- _Assignment_: Could you write out the text from every one of the entries below, character for character, leaving the pictures out of your answer?

- _Data for this task_:
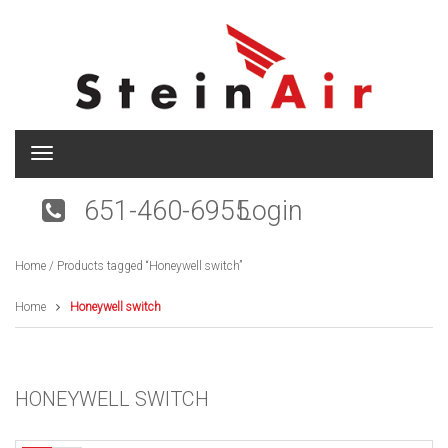
T
o
g
651-460-6955
Login
g
l
e
Home
/ Products tagged “Honeywell switch”
n
a
v
Home
Honeywell switch
i
g
a
t
HONEYWELL SWITCH
i
o
n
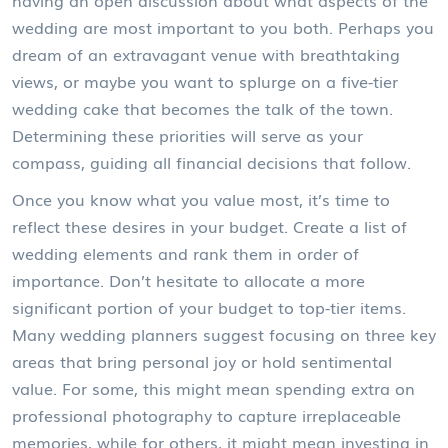
having an open discussion about what aspects of the
wedding are most important to you both. Perhaps you
dream of an extravagant venue with breathtaking
views, or maybe you want to splurge on a five-tier
wedding cake that becomes the talk of the town.
Determining these priorities will serve as your
compass, guiding all financial decisions that follow.
Once you know what you value most, it’s time to
reflect these desires in your budget. Create a list of
wedding elements and rank them in order of
importance. Don’t hesitate to allocate a more
significant portion of your budget to top-tier items.
Many wedding planners suggest focusing on three key
areas that bring personal joy or hold sentimental
value. For some, this might mean spending extra on
professional photography to capture irreplaceable
memories, while for others, it might mean investing in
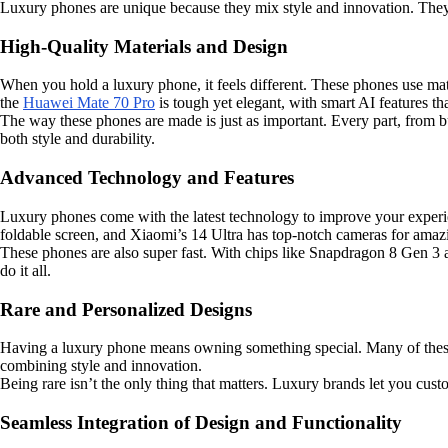
Luxury phones are unique because they mix style and innovation. They a
High-Quality Materials and Design
When you hold a luxury phone, it feels different. These phones use mate
the
Huawei Mate 70 Pro
is tough yet elegant, with smart AI features tha
The way these phones are made is just as important. Every part, from but
both style and durability.
Advanced Technology and Features
Luxury phones come with the latest technology to improve your experie
foldable screen, and Xiaomi’s 14 Ultra has top-notch cameras for amaz
These phones are also super fast. With chips like Snapdragon 8 Gen 3 
do it all.
Rare and Personalized Designs
Having a luxury phone means owning something special. Many of these
combining style and innovation.
Being rare isn’t the only thing that matters. Luxury brands let you cu
Seamless Integration of Design and Functionality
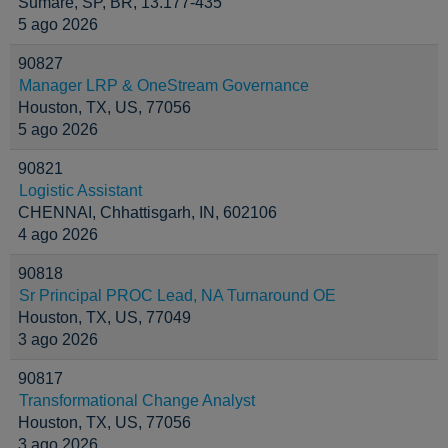
Sumaré, SP, BR, 13.177-435
5 ago 2026
90827
Manager LRP & OneStream Governance
Houston, TX, US, 77056
5 ago 2026
90821
Logistic Assistant
CHENNAI, Chhattisgarh, IN, 602106
4 ago 2026
90818
Sr Principal PROC Lead, NA Turnaround OE
Houston, TX, US, 77049
3 ago 2026
90817
Transformational Change Analyst
Houston, TX, US, 77056
3 ago 2026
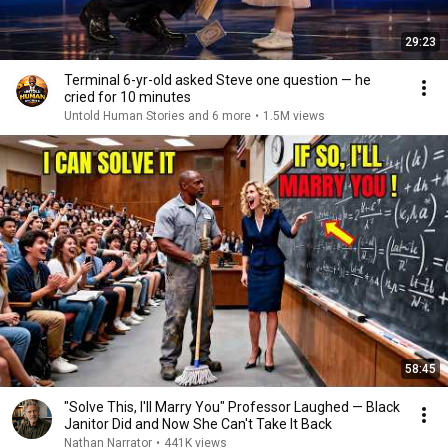
29:23
Terminal 6-yr-old asked Steve one question — he
cried for 10 minutes
Untold Human Stories and 6 more
•
1.5M views
58:45
"Solve This, I'll Marry You" Professor Laughed — Black
Janitor Did and Now She Can't Take It Back
Nathan Narrator
•
441K views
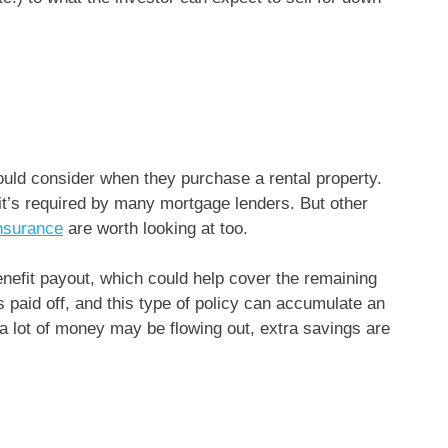
uld consider when they purchase a rental property.
it’s required by many mortgage lenders. But other
insurance
are worth looking at too.
nefit payout, which could help cover the remaining
s paid off, and this type of policy can accumulate an
 lot of money may be flowing out, extra savings are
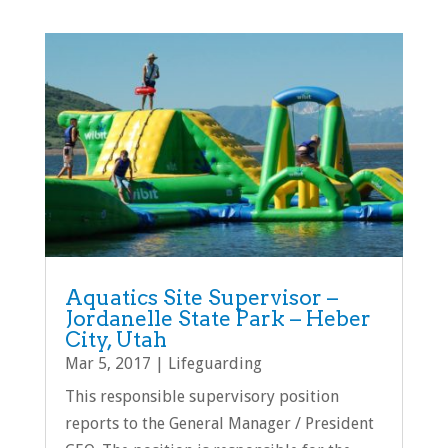
Aquatics Site Supervisor –
Jordanelle State Park – Heber
City, Utah
Mar 5, 2017
|
Lifeguarding
This responsible supervisory position
reports to the General Manager / President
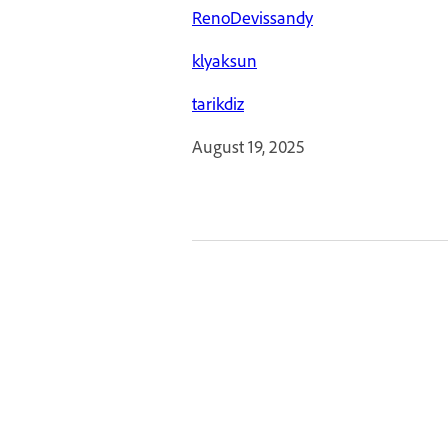
RenoDevissandy
klyaksun
tarikdiz
August 19, 2025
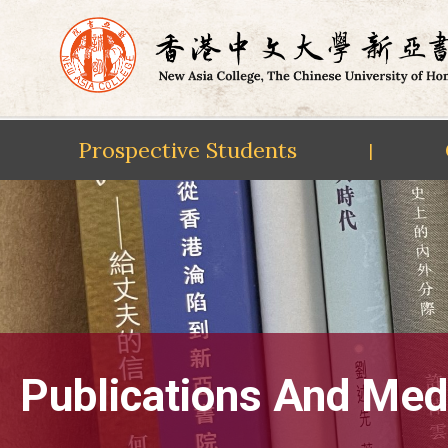
Prospective Students
|
Skip
to
content
Publications And Med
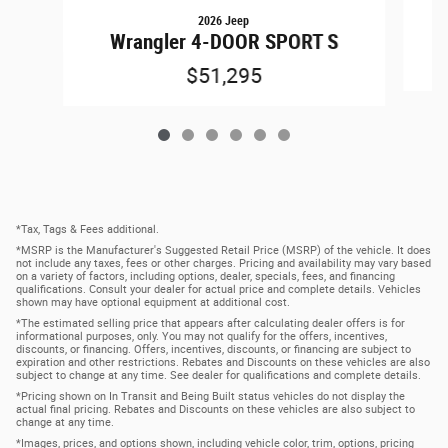
2026 Jeep
Wrangler 4-DOOR SPORT S
$51,295
*Tax, Tags & Fees additional.
*MSRP is the Manufacturer's Suggested Retail Price (MSRP) of the vehicle. It does
not include any taxes, fees or other charges. Pricing and availability may vary based
on a variety of factors, including options, dealer, specials, fees, and financing
qualifications. Consult your dealer for actual price and complete details. Vehicles
shown may have optional equipment at additional cost.
*The estimated selling price that appears after calculating dealer offers is for
informational purposes, only. You may not qualify for the offers, incentives,
discounts, or financing. Offers, incentives, discounts, or financing are subject to
expiration and other restrictions. Rebates and Discounts on these vehicles are also
subject to change at any time. See dealer for qualifications and complete details.
*Pricing shown on In Transit and Being Built status vehicles do not display the
actual final pricing. Rebates and Discounts on these vehicles are also subject to
change at any time.
*Images, prices, and options shown, including vehicle color, trim, options, pricing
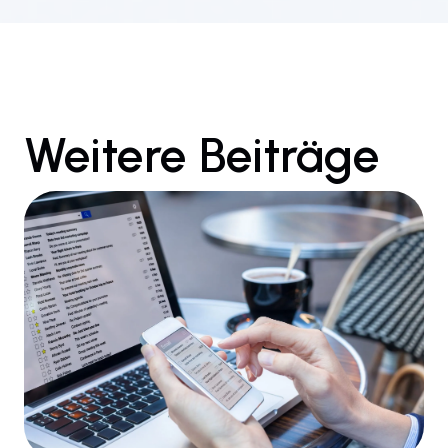
Weitere Beiträge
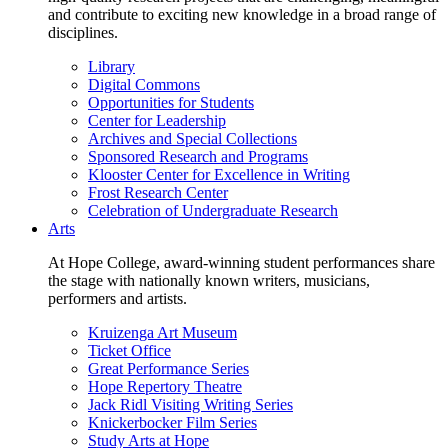
and contribute to exciting new knowledge in a broad range of
disciplines.
Library
Digital Commons
Opportunities for Students
Center for Leadership
Archives and Special Collections
Sponsored Research and Programs
Klooster Center for Excellence in Writing
Frost Research Center
Celebration of Undergraduate Research
Arts
At Hope College, award-winning student performances share
the stage with nationally known writers, musicians,
performers and artists.
Kruizenga Art Museum
Ticket Office
Great Performance Series
Hope Repertory Theatre
Jack Ridl Visiting Writing Series
Knickerbocker Film Series
Study Arts at Hope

- _Problem solution_:
T
o
g
651-460-6955
Login
g
l
e
Home
/ Products tagged “Honeywell switch”
n
a
v
Home
Honeywell switch
i
g
a
t
HONEYWELL SWITCH
i
o
n
having an open discussion about what aspects of the
wedding are most important to you both. Perhaps you
dream of an extravagant venue with breathtaking
views, or maybe you want to splurge on a five-tier
wedding cake that becomes the talk of the town.
Determining these priorities will serve as your
compass, guiding all financial decisions that follow.
Once you know what you value most, it’s time to
reflect these desires in your budget. Create a list of
wedding elements and rank them in order of
importance. Don’t hesitate to allocate a more
significant portion of your budget to top-tier items.
Many wedding planners suggest focusing on three key
areas that bring personal joy or hold sentimental
value. For some, this might mean spending extra on
professional photography to capture irreplaceable
memories, while for others, it might mean investing in
Luxury phones are unique because they mix style and innovation. They a
High-Quality Materials and Design
When you hold a luxury phone, it feels different. These phones use mate
the
Huawei Mate 70 Pro
is tough yet elegant, with smart AI features tha
The way these phones are made is just as important. Every part, from but
both style and durability.
Advanced Technology and Features
Luxury phones come with the latest technology to improve your experie
foldable screen, and Xiaomi’s 14 Ultra has top-notch cameras for amaz
These phones are also super fast. With chips like Snapdragon 8 Gen 3 
do it all.
Rare and Personalized Designs
Having a luxury phone means owning something special. Many of these
combining style and innovation.
Being rare isn’t the only thing that matters. Luxury brands let you cu
Seamless Integration of Design and Functionality
Sumaré, SP, BR, 13.177-435
5 ago 2026
90827
Manager LRP & OneStream Governance
Houston, TX, US, 77056
5 ago 2026
90821
Logistic Assistant
CHENNAI, Chhattisgarh, IN, 602106
4 ago 2026
90818
Sr Principal PROC Lead, NA Turnaround OE
Houston, TX, US, 77049
3 ago 2026
90817
Transformational Change Analyst
Houston, TX, US, 77056
3 ago 2026
29:23
Terminal 6-yr-old asked Steve one question — he
cried for 10 minutes
Untold Human Stories and 6 more
•
1.5M views
58:45
"Solve This, I'll Marry You" Professor Laughed — Black
Janitor Did and Now She Can't Take It Back
Nathan Narrator
•
441K views
uld consider when they purchase a rental property.
it’s required by many mortgage lenders. But other
insurance
are worth looking at too.
nefit payout, which could help cover the remaining
s paid off, and this type of policy can accumulate an
 lot of money may be flowing out, extra savings are
Aquatics Site Supervisor –
Jordanelle State Park – Heber
City, Utah
Mar 5, 2017
|
Lifeguarding
This responsible supervisory position
reports to the General Manager / President
RenoDevissandy
klyaksun
tarikdiz
August 19, 2025
Prospective Students
|
Skip
to
content
Publications And Med
2026 Jeep
Wrangler 4-DOOR SPORT S
$51,295
*Tax, Tags & Fees additional.
*MSRP is the Manufacturer's Suggested Retail Price (MSRP) of the vehicle. It does
not include any taxes, fees or other charges. Pricing and availability may vary based
on a variety of factors, including options, dealer, specials, fees, and financing
qualifications. Consult your dealer for actual price and complete details. Vehicles
shown may have optional equipment at additional cost.
*The estimated selling price that appears after calculating dealer offers is for
informational purposes, only. You may not qualify for the offers, incentives,
discounts, or financing. Offers, incentives, discounts, or financing are subject to
expiration and other restrictions. Rebates and Discounts on these vehicles are also
subject to change at any time. See dealer for qualifications and complete details.
*Pricing shown on In Transit and Being Built status vehicles do not display the
actual final pricing. Rebates and Discounts on these vehicles are also subject to
change at any time.
*Images, prices, and options shown, including vehicle color, trim, options, pricing
Weitere Beiträge
and contribute to exciting new knowledge in a broad range of
disciplines.
Library
Digital Commons
Opportunities for Students
Center for Leadership
Archives and Special Collections
Sponsored Research and Programs
Klooster Center for Excellence in Writing
Frost Research Center
Celebration of Undergraduate Research
Arts
At Hope College, award-winning student performances share
the stage with nationally known writers, musicians,
performers and artists.
Kruizenga Art Museum
Ticket Office
Great Performance Series
Hope Repertory Theatre
Jack Ridl Visiting Writing Series
Knickerbocker Film Series
Study Arts at Hope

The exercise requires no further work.